─── Working data

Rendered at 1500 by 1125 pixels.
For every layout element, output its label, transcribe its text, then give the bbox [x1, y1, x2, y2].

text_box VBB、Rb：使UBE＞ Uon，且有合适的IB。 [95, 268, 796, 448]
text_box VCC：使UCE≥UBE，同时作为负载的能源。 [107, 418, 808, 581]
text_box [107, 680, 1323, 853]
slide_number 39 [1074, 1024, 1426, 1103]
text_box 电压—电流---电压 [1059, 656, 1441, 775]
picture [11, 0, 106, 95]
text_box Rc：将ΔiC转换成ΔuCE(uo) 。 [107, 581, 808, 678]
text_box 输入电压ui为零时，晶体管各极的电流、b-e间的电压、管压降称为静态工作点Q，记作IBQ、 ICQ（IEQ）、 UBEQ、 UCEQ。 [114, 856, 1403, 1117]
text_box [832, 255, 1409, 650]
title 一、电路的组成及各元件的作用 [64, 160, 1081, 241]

──────
─── Working data

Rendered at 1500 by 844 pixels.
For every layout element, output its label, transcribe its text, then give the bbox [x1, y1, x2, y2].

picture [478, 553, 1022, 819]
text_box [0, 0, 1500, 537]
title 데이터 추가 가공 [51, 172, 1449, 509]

──────

● **Problem requirements**: In the listing above, find each line where "pixels" occurs and copy it.

● **Output of the exercise**:
Rendered at 1500 by 1125 pixels.
Rendered at 1500 by 844 pixels.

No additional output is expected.